Bludenzer Zentrum im Mittelpunkt

Vorarlberg / 29.01.2020 • 20:56 Uhr / 3 Minuten Lesezeit

Liste Leiter geht mit ambitioniertem Programm in den Wahlkampf.

Bludenz Nach der Kandidatenpräsentation folgte für die Liste Mario Leiter gestern nun auch die Vorstellung konkreter Projekte, die die Liste in der Alpenstadt in den kommenden Jahren bzw. Jahrzehnten umsetzen will.

Am plakativsten ist wohl die ambitionierte Zentrumsentwicklung. Hier ist geplant, an fünf Bereichen Prozesse zu starten, die die Innenstadt aufwerten sollen. „Beim Rathaus stehen in Zukunft Sanierungen an, die acht bis zehn Millionen Euro kosten sollen“, informiert Leiter. Geht es nach seiner Liste, soll dieses Geld stattdessen in den Bau eines neuen Service- und Verwaltungszentrums (Rathaus) inklusive Tiefgarage zwischen der Sparkasse und Raiffeisenbank investiert werden (4).

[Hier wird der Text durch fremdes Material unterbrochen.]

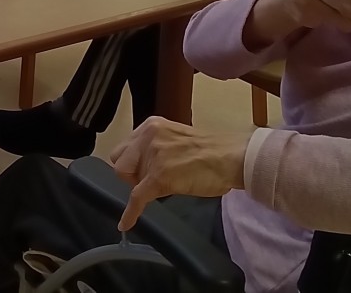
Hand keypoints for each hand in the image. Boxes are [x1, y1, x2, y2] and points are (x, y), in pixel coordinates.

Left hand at [109, 117, 250, 231]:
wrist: (231, 157)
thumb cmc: (212, 151)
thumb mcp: (175, 138)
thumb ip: (157, 145)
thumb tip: (144, 163)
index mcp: (151, 125)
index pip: (125, 147)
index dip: (132, 163)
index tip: (143, 172)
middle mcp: (148, 136)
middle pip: (119, 161)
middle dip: (130, 175)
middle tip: (151, 181)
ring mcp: (153, 156)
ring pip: (127, 179)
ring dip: (140, 187)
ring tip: (165, 186)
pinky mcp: (160, 176)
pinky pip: (137, 197)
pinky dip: (130, 213)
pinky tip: (125, 224)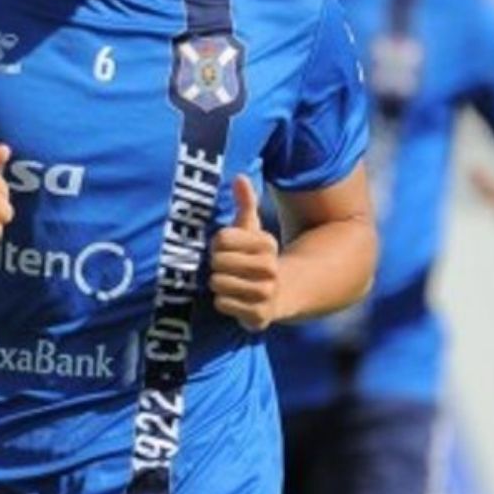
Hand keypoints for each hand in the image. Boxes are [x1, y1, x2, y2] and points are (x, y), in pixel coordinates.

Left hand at [210, 175, 282, 331]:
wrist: (278, 294)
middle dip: (216, 264)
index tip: (224, 247)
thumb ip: (246, 203)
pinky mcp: (259, 316)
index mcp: (267, 243)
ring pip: (219, 283)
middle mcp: (270, 268)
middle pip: (218, 262)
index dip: (217, 243)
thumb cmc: (253, 257)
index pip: (223, 238)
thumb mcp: (251, 229)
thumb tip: (239, 177)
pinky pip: (223, 304)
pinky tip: (232, 299)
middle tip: (224, 267)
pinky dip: (222, 301)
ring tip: (228, 282)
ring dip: (217, 283)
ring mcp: (266, 293)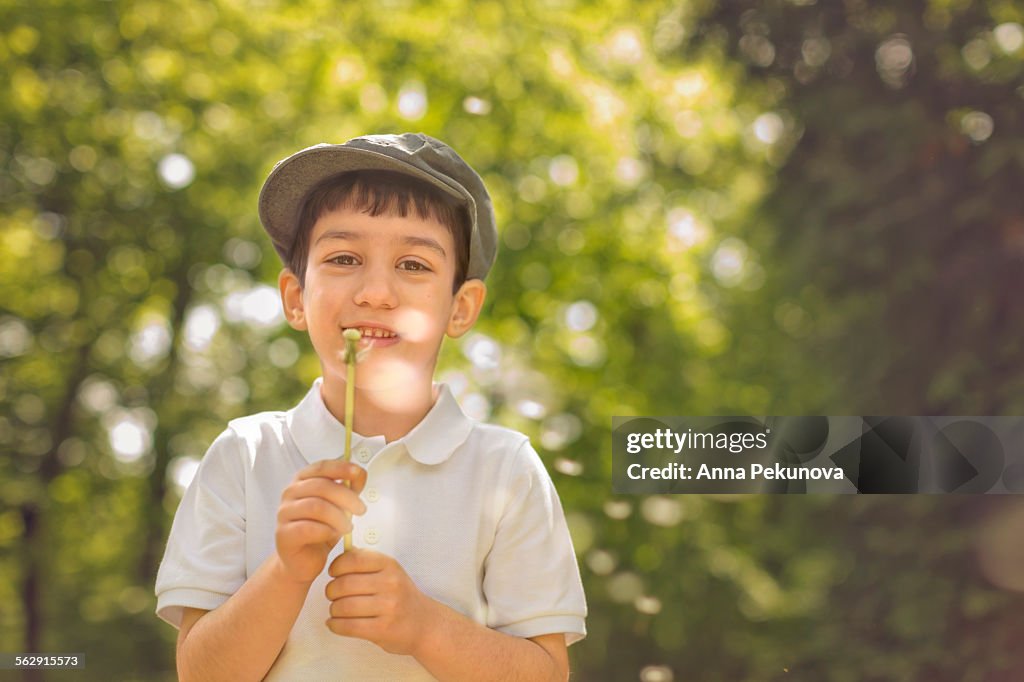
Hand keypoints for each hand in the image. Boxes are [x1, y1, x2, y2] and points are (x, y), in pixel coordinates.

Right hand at [275, 459, 367, 584]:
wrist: (302, 560)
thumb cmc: (320, 530)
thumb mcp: (338, 506)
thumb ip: (348, 489)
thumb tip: (359, 474)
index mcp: (303, 481)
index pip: (321, 467)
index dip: (341, 468)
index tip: (358, 473)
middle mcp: (290, 493)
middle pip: (321, 486)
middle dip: (347, 497)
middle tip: (361, 509)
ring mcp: (284, 513)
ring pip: (316, 507)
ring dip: (338, 517)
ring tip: (348, 527)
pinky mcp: (283, 534)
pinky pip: (307, 528)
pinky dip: (326, 531)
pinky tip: (333, 535)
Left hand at [324, 548, 436, 655]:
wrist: (424, 623)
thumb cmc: (401, 596)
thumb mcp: (390, 571)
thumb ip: (367, 561)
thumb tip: (342, 552)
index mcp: (390, 565)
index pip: (354, 559)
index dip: (336, 566)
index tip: (333, 573)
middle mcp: (390, 584)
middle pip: (344, 584)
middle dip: (331, 590)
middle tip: (332, 594)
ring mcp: (388, 607)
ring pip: (343, 606)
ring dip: (333, 609)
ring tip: (336, 610)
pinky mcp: (383, 629)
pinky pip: (348, 626)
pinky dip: (335, 625)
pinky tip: (334, 623)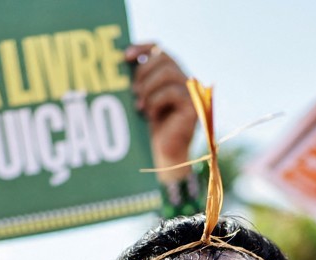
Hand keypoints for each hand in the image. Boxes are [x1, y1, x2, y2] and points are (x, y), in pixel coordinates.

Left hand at [126, 44, 196, 182]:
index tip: (125, 57)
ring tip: (140, 105)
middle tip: (133, 90)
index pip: (159, 49)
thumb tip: (121, 62)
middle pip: (164, 57)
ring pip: (168, 72)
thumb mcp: (141, 99)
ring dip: (149, 87)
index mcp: (172, 74)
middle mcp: (185, 79)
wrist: (163, 156)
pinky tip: (151, 115)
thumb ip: (138, 80)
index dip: (142, 48)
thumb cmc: (150, 129)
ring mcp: (192, 92)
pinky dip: (156, 102)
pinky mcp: (194, 106)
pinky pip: (172, 92)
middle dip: (143, 71)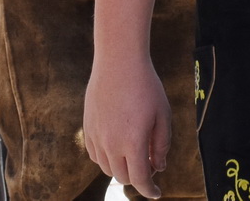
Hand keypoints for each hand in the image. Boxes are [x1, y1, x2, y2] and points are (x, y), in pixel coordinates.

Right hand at [84, 54, 170, 199]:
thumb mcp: (162, 115)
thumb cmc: (146, 86)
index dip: (149, 190)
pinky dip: (107, 158)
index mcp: (133, 142)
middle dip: (138, 176)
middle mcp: (111, 144)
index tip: (155, 193)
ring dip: (121, 168)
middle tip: (149, 163)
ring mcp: (96, 136)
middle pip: (123, 177)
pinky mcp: (87, 128)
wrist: (119, 62)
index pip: (140, 179)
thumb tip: (158, 167)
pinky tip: (117, 146)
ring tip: (134, 153)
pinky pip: (95, 155)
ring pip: (107, 168)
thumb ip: (161, 145)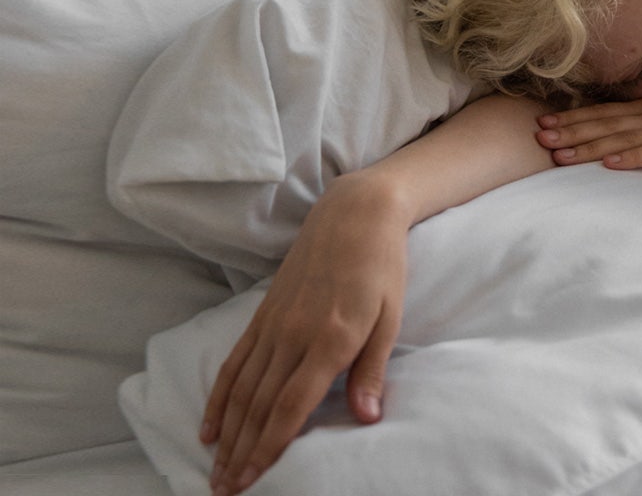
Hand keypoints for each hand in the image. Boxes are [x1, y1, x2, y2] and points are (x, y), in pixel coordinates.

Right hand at [201, 176, 409, 494]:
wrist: (355, 214)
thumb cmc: (382, 268)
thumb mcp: (391, 318)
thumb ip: (372, 370)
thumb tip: (367, 418)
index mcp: (330, 341)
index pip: (290, 407)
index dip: (269, 448)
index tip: (253, 480)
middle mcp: (294, 336)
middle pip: (259, 406)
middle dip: (240, 453)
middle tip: (224, 490)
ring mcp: (274, 324)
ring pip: (242, 389)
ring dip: (226, 434)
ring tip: (214, 470)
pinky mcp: (264, 314)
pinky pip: (236, 362)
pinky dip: (219, 397)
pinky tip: (209, 425)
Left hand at [536, 97, 641, 184]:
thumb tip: (614, 146)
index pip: (605, 114)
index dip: (573, 119)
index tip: (542, 124)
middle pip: (606, 123)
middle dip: (571, 130)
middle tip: (539, 137)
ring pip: (623, 138)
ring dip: (591, 146)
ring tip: (563, 155)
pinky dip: (632, 157)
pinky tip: (610, 165)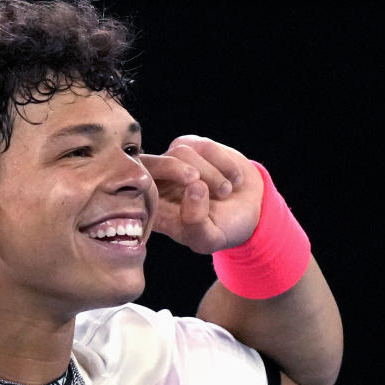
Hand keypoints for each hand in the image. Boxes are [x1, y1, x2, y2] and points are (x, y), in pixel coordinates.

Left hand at [141, 135, 263, 253]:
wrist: (251, 211)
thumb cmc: (222, 228)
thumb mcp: (209, 239)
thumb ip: (195, 222)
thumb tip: (194, 188)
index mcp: (152, 208)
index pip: (133, 193)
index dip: (150, 190)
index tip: (180, 198)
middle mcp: (158, 182)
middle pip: (148, 163)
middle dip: (172, 168)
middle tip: (197, 181)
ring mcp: (175, 162)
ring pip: (181, 152)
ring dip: (209, 173)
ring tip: (225, 192)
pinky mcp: (195, 147)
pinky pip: (204, 146)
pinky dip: (224, 163)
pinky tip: (234, 180)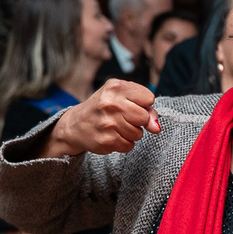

Die frei werdenden Kapazitäten beim bestehenden Rathaus (1) könnten dann für weitere Entwicklungsprojekte wie beispielsweise einen Digital Campus oder universitäre Infrastruktur verwendet werden.

Treppen für Remise

Weiter soll in der Spitalgasse (2) ein Haus der Gesundheit entstehen, hier sei Leiter bereits in intensiven Gesprächen, auch sei ein Beschluss der Stadtvertretung bereits vorhanden. Abgerundet werden soll die „Zentrums-Umklammerung“ mit der Errichtung eines Kunst- und Kulturzentrums (3) im Bereich des bereits abgerissenen Bauhofs sowie einer Öffnung des Remise-Vorplatzes (5) durch Treppen. Finanziert werden soll das Ganze unter anderem mit Hilfe von Partnern. Leiter sei bereits seit 2,5 Jahren mit Grundstücksbesitzern und Interessenten in Gesprächen.

Als weitere Projekte werden Investitionen in zahlreiche Bildungseinrichtungen angegeben, wobei der Campus Mitte an erster Stelle steht. In Sachen Bildungspaket strebt Leiter ein flexibles Kinderbetreuungsangebot in Stadtnähe sowie den kostenlosen Kindergartenbesuch an. „Die Einnahmen aus den Kindergartenbeiträgen machen einen Bruchteil des Budgets aus. Dank vieler Firmenansiedlungen verfügen wir nun über mehr Einnahmen.“ Abgerundet wird das Wahlprogramm mit dem Ziel der Klimaneutralität bis 2030 sowie der Einführung der Bludenz Card. So plant die Liste den Ausbau der Rad- und Gehwege, Begegungszonen sowie eine Rückerstattung für Bludenzer beim Kauf von V-mobil- Jahreskarten. Die Bludenz Card soll den Stadtbewohnern eine ermäßigte Freizeitgestaltung ermöglichen.